---------- Passage for review
Crowdsourcing the semantic web

olegp · on April 18, 2009

Vertical search engines which scrape a large number of sites already do something like this and some may already have the tools described in the article. That being said most use regular expressions instead of XPath because of malformed markup. CSS selectors are another option.

In my opinion the other side of the problem with uptake of the semantic web is that the tools and formats used to describe and access the data are kind of heavy weight. It would be nice if there was a simple way to define new data types as well as store and access the data. Perhaps something like Google Base with a bit of server-side JavaScript for scraping thrown in?

Maciek416 · on April 18, 2009

We're working on something remarkably close to what the article describes, but not taking the search engine approach you allude to. Rather, we're trying to make it into a useful multi-tool close in spirit to systems like Pachube, a component that coders/bloggers/site authors/whoever can drop into their projects.

And you're right. Semantic formats are very heavy weight. There are a lot of useful things that can be done with semi-semantic data before we achieve full linked-data across the web, if that even ever happens (you could argue for and against such visions, IMHO). Check it out at: http://scrapmetl.com/ and give us a shout on Twitter @Maciek416 and @corban if you're interested in playing.

fizx · on April 18, 2009

Also see http://parselets.com for an open source implementation of this from the guys (tectonic and I) who brought you SelectorGadget.

finin · on April 18, 2009

This reminds me of the W3C's annotea project -- http://www.w3.org/2001/Annotea/
--------------------
▶ _Brief 1_:
In the records below, replace "scene" with "location" and keep everything else unchanged. Omit the pictures from your answer.
The records that follow are unrelated to the forum thread above.
---------- Recorded data
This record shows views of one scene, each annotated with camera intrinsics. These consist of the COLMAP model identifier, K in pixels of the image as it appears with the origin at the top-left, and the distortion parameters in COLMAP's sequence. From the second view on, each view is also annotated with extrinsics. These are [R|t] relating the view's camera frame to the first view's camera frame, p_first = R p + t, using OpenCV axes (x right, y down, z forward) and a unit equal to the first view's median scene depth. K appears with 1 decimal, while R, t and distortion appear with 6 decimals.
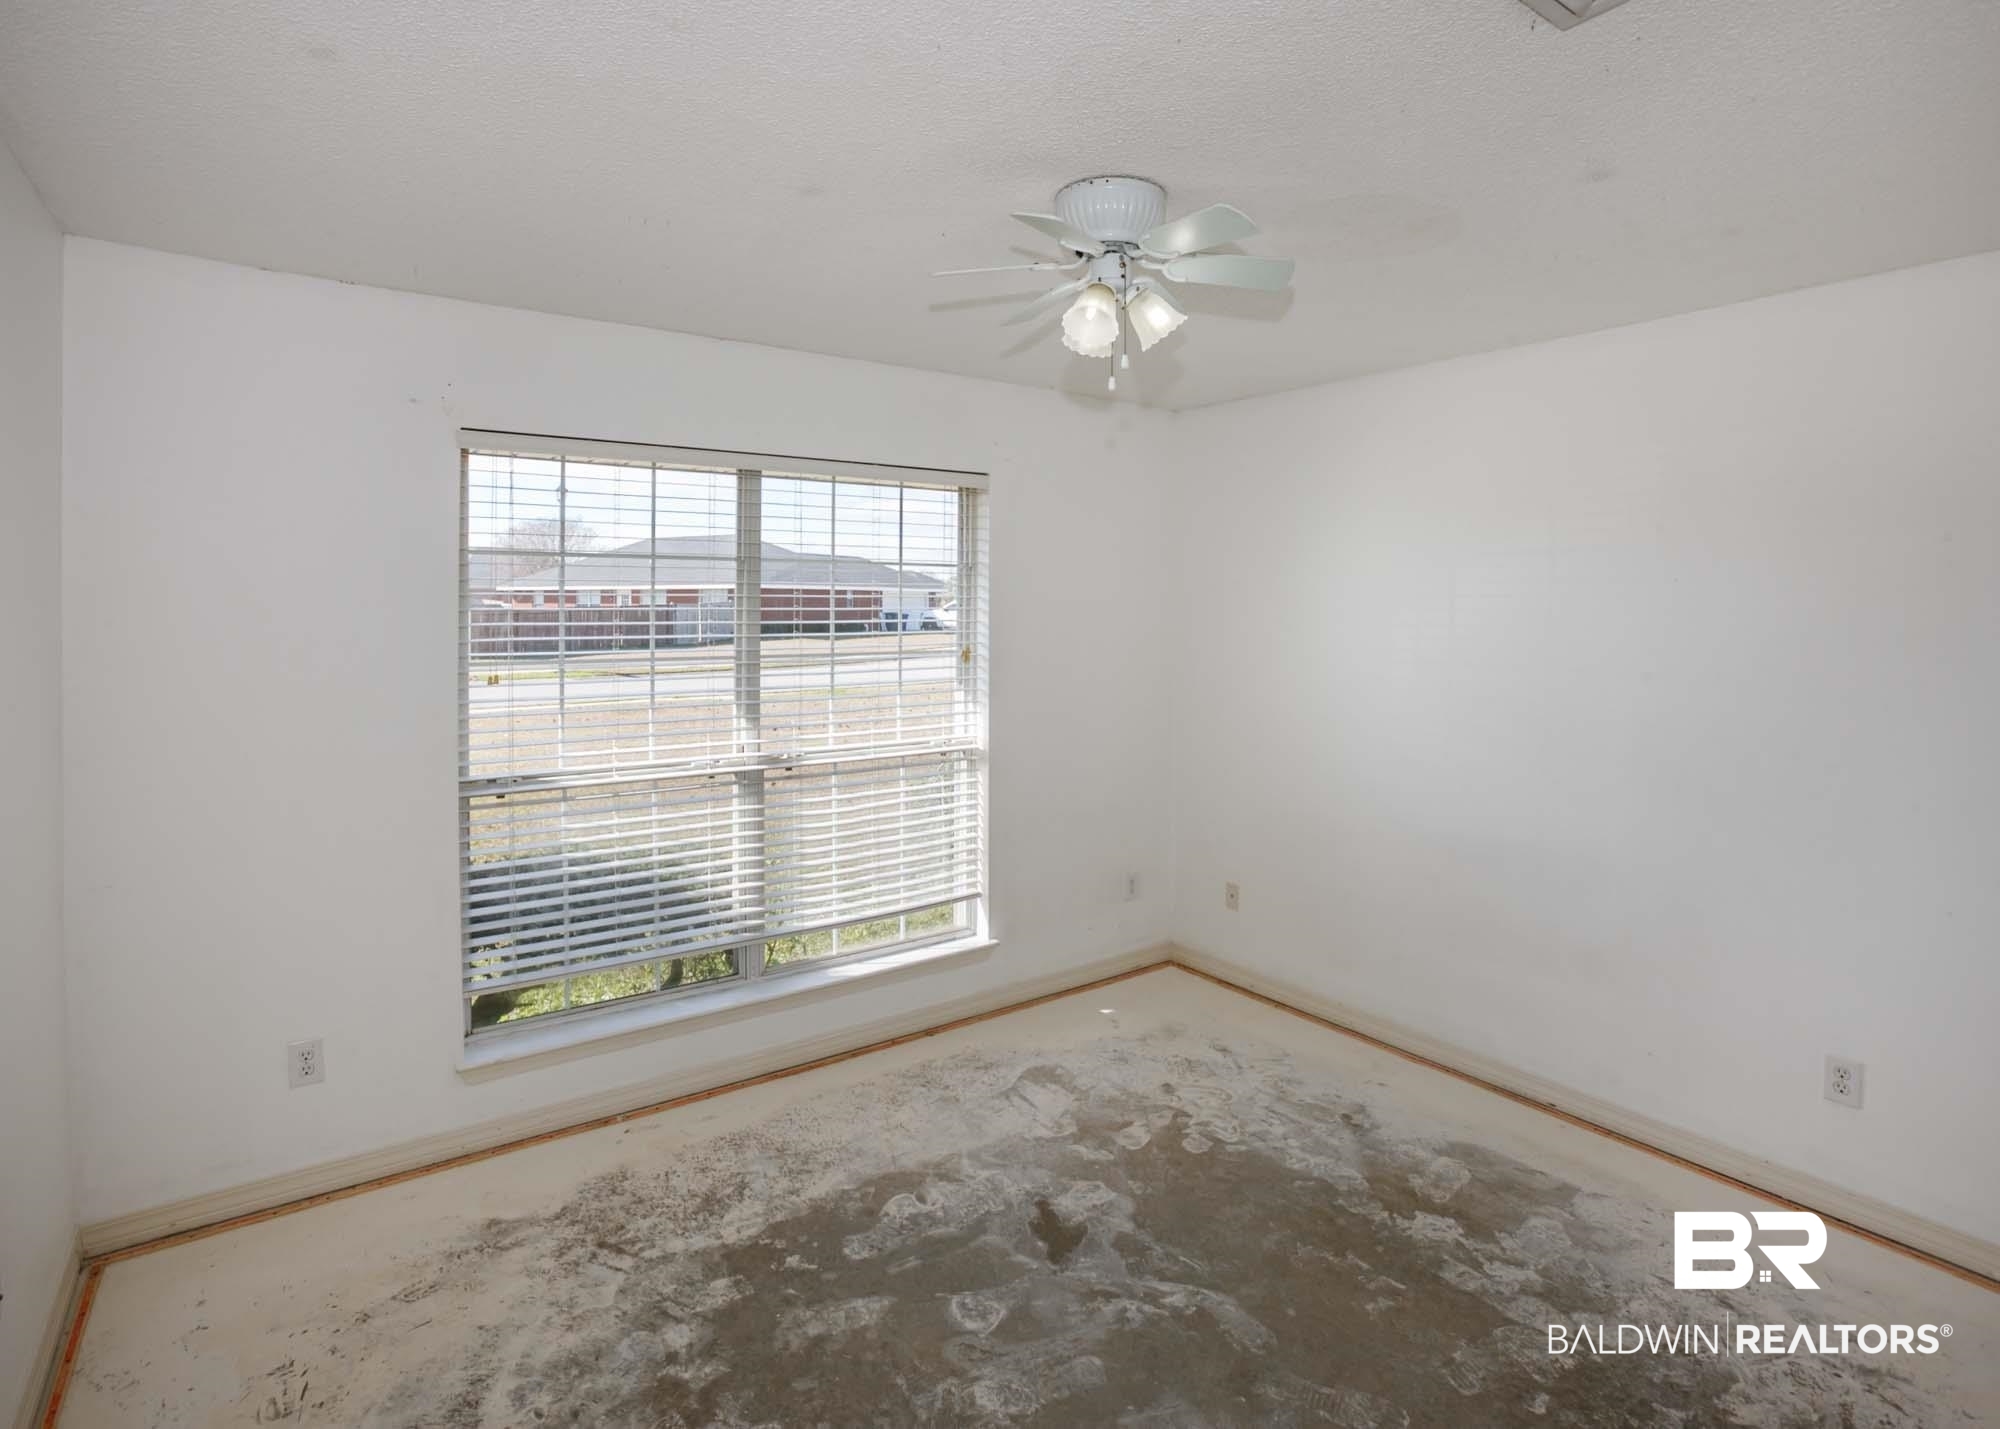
lens RADIAL K [[1013.8, 0, 1032.3], [0, 1013.8, 623.2], [0, 0, 1]] dist [-0.060422, 0.021718]
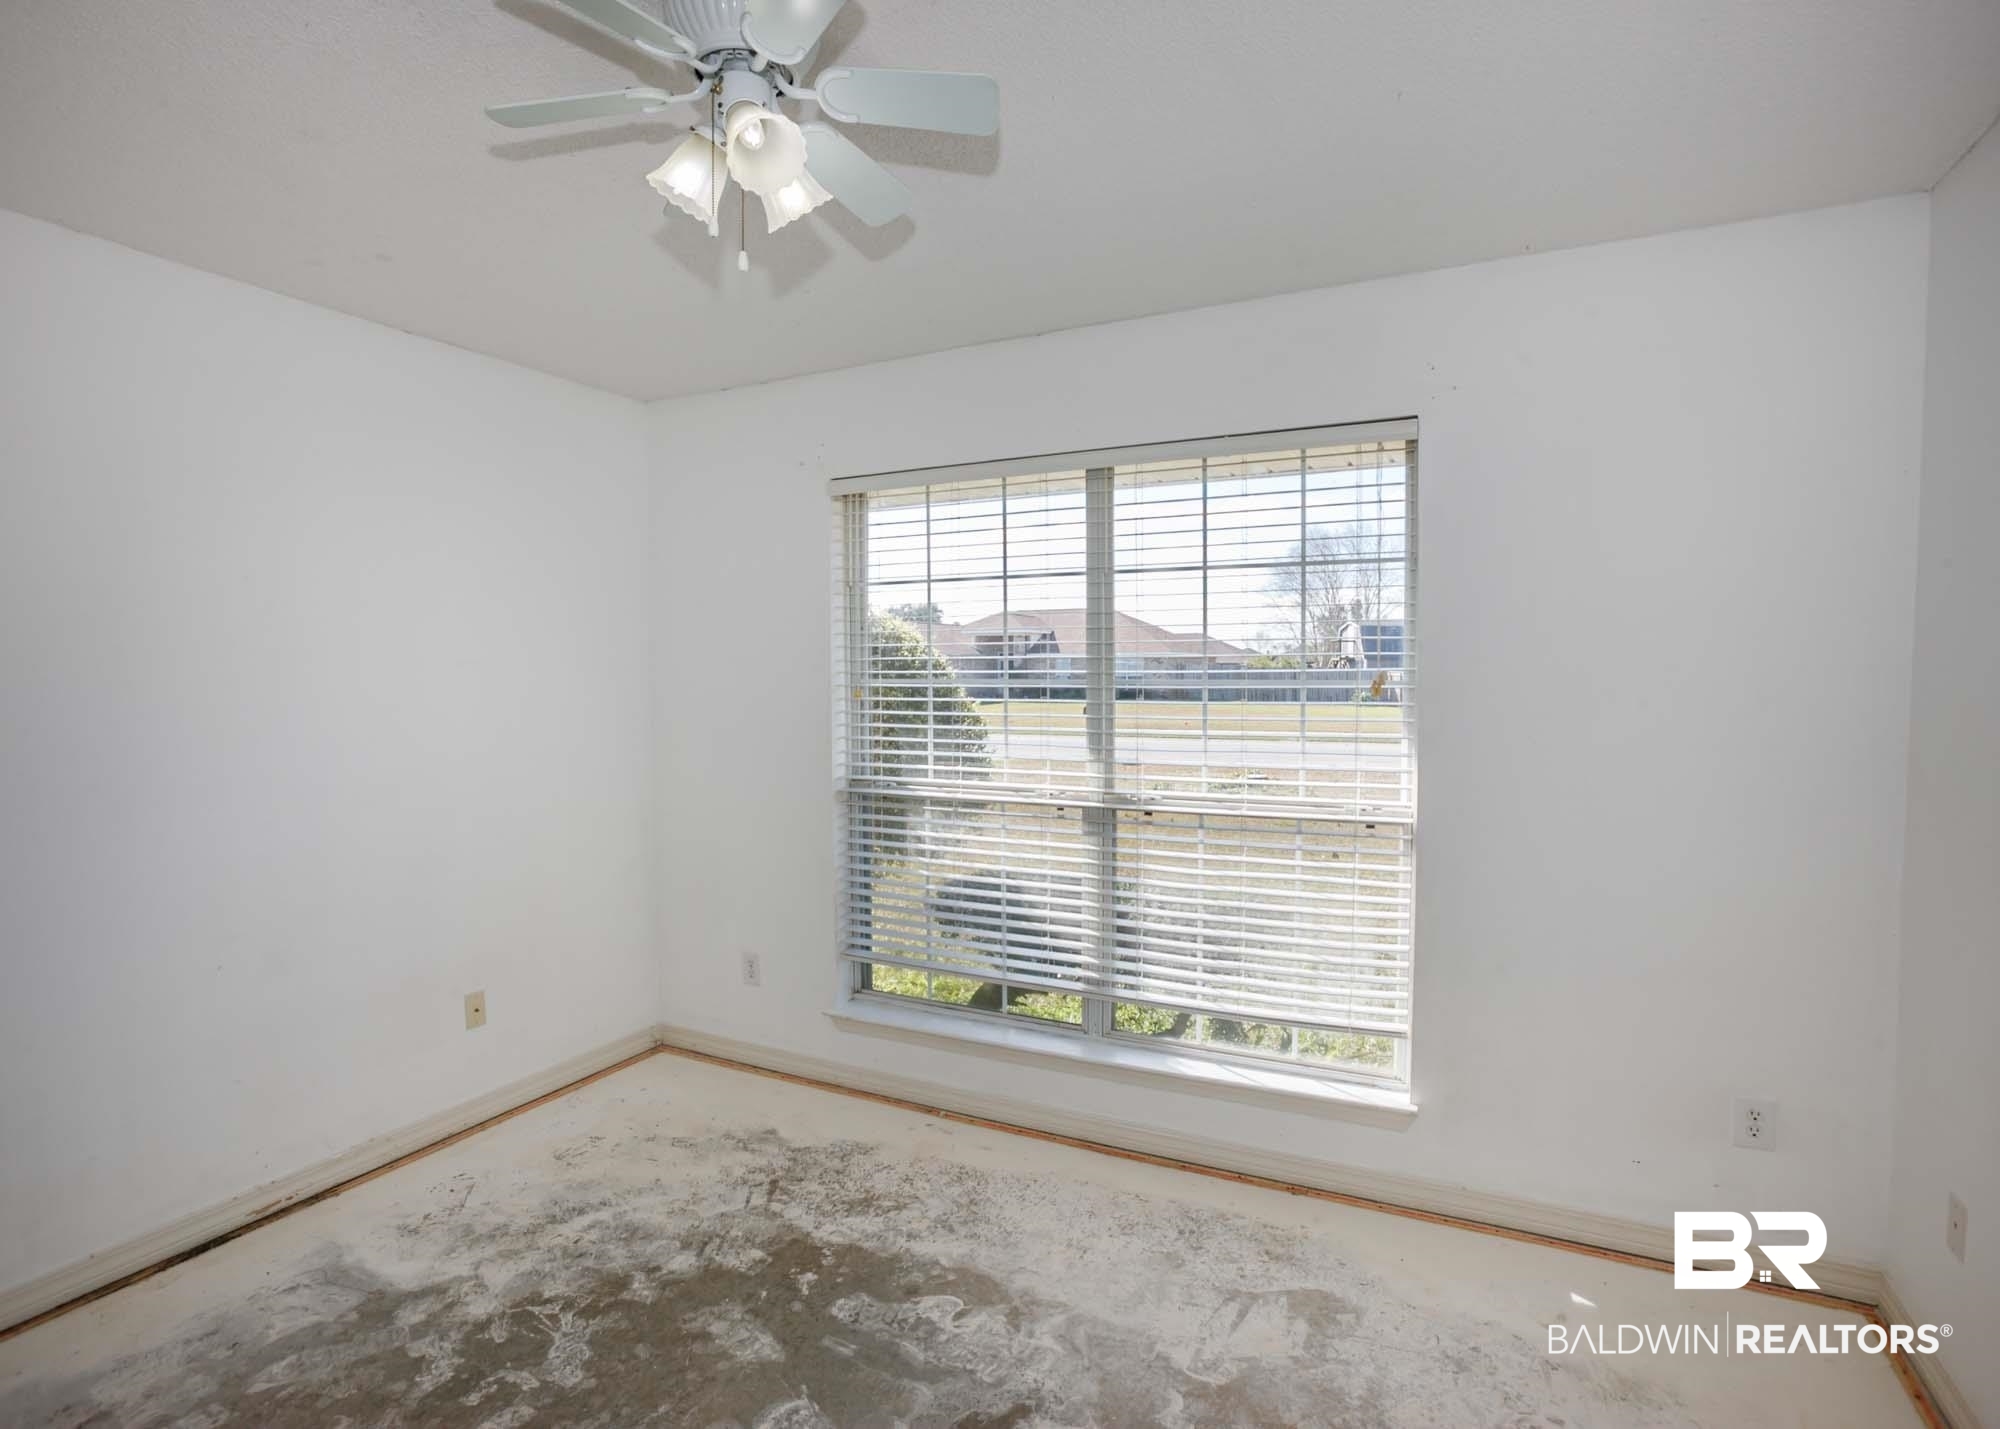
lens RADIAL K [[1013.8, 0, 1010.4], [0, 1013.8, 718.3], [0, 0, 1]] dist [-0.060422, 0.021718]
pose [[0.426041, 0.021721, -0.904443, 0.641442], [-0.004846, 0.999752, 0.021727, 0.056207], [0.904691, -0.004873, 0.426041, 0.670516]]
--------------------
▶ _Brief 2_:
Reproduce the entire forum thread on crowdsourcing the semantic web word for word.

▶ _Worked solution 1_:
This record shows views of one location, each annotated with camera intrinsics. These consist of the COLMAP model identifier, K in pixels of the image as it appears with the origin at the top-left, and the distortion parameters in COLMAP's sequence. From the second view on, each view is also annotated with extrinsics. These are [R|t] relating the view's camera frame to the first view's camera frame, p_first = R p + t, using OpenCV axes (x right, y down, z forward) and a unit equal to the first view's median location depth. K appears with 1 decimal, while R, t and distortion appear with 6 decimals.
lens RADIAL K [[1013.8, 0, 1032.3], [0, 1013.8, 623.2], [0, 0, 1]] dist [-0.060422, 0.021718]
lens RADIAL K [[1013.8, 0, 1010.4], [0, 1013.8, 718.3], [0, 0, 1]] dist [-0.060422, 0.021718]
pose [[0.426041, 0.021721, -0.904443, 0.641442], [-0.004846, 0.999752, 0.021727, 0.056207], [0.904691, -0.004873, 0.426041, 0.670516]]

▶ _Worked solution 2_:
Crowdsourcing the semantic web

olegp · on April 18, 2009

Vertical search engines which scrape a large number of sites already do something like this and some may already have the tools described in the article. That being said most use regular expressions instead of XPath because of malformed markup. CSS selectors are another option.

In my opinion the other side of the problem with uptake of the semantic web is that the tools and formats used to describe and access the data are kind of heavy weight. It would be nice if there was a simple way to define new data types as well as store and access the data. Perhaps something like Google Base with a bit of server-side JavaScript for scraping thrown in?

Maciek416 · on April 18, 2009

We're working on something remarkably close to what the article describes, but not taking the search engine approach you allude to. Rather, we're trying to make it into a useful multi-tool close in spirit to systems like Pachube, a component that coders/bloggers/site authors/whoever can drop into their projects.

And you're right. Semantic formats are very heavy weight. There are a lot of useful things that can be done with semi-semantic data before we achieve full linked-data across the web, if that even ever happens (you could argue for and against such visions, IMHO). Check it out at: http://scrapmetl.com/ and give us a shout on Twitter @Maciek416 and @corban if you're interested in playing.

fizx · on April 18, 2009

Also see http://parselets.com for an open source implementation of this from the guys (tectonic and I) who brought you SelectorGadget.

finin · on April 18, 2009

This reminds me of the W3C's annotea project -- http://www.w3.org/2001/Annotea/